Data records

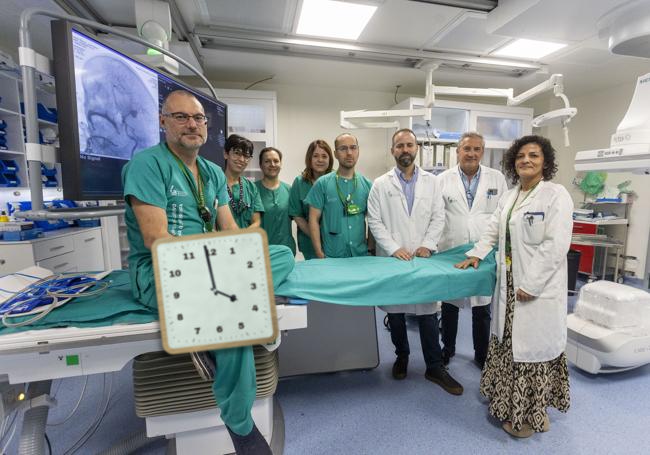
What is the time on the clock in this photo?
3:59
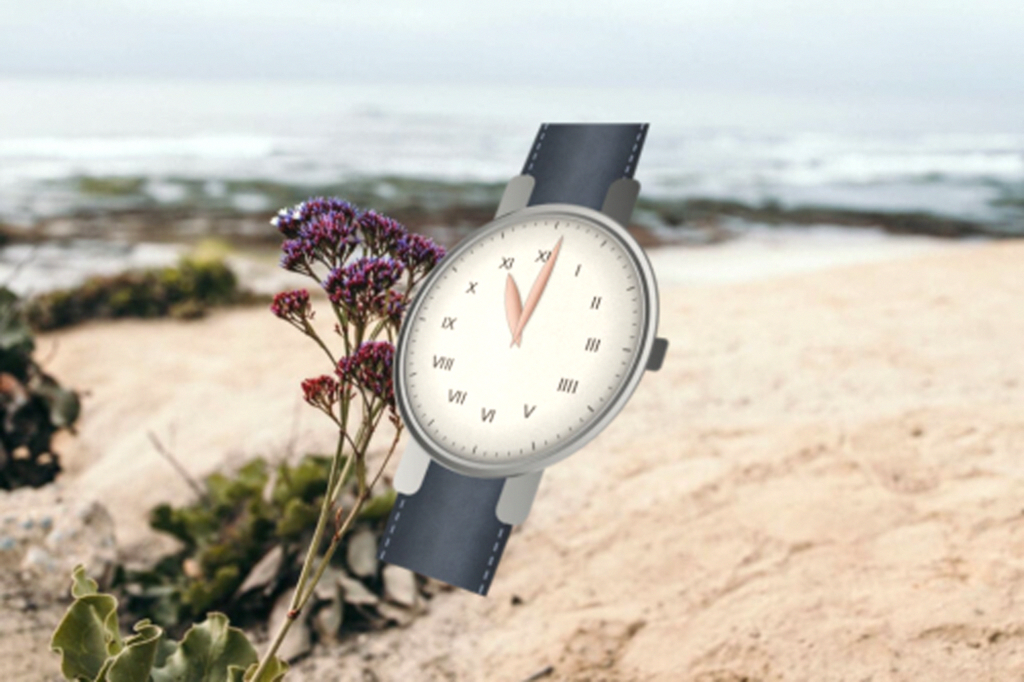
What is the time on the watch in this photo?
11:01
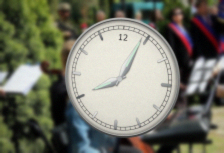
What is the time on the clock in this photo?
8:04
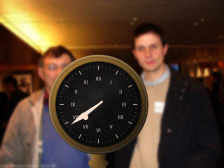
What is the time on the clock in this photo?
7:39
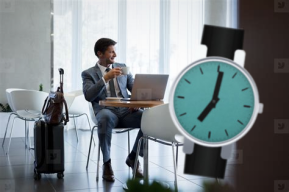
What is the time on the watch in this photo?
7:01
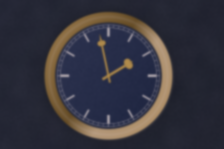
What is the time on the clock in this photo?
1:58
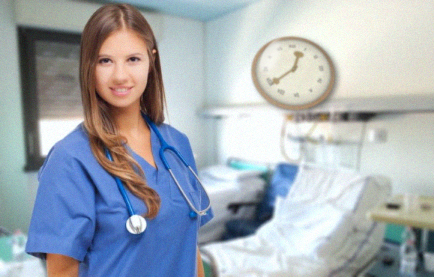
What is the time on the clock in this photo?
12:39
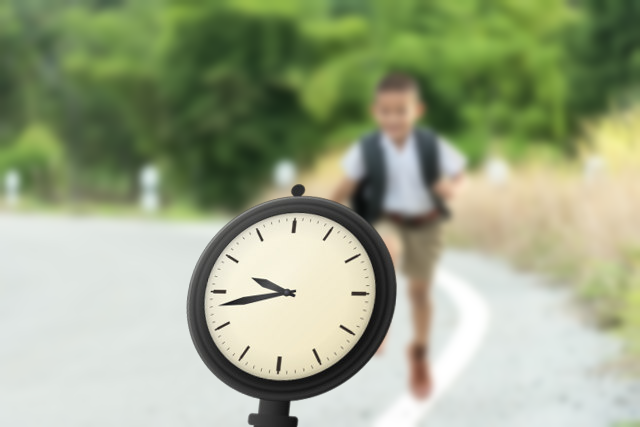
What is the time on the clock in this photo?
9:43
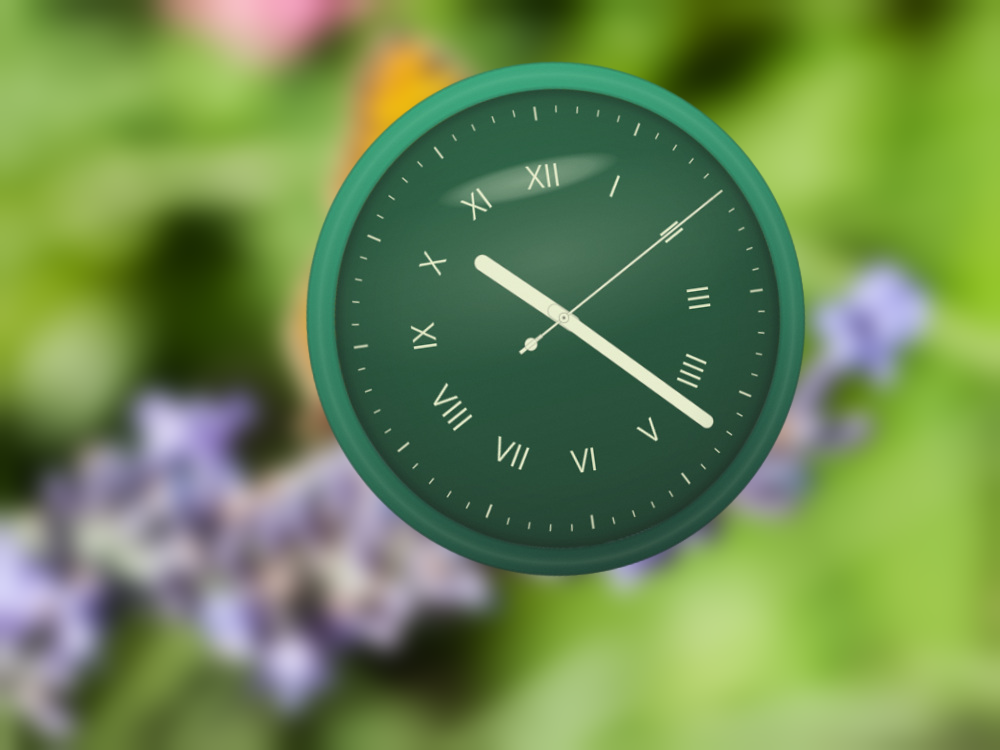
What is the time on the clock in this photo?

Task statement:
Please copy every row above word for word, leaving the pictures out of your copy.

Reply:
What is the time on the clock in this photo?
3:59
What is the time on the watch in this photo?
11:01
What is the time on the clock in this photo?
8:04
What is the time on the clock in this photo?
7:39
What is the time on the watch in this photo?
7:01
What is the time on the clock in this photo?
1:58
What is the time on the clock in this photo?
12:39
What is the time on the clock in this photo?
9:43
What is the time on the clock in this photo?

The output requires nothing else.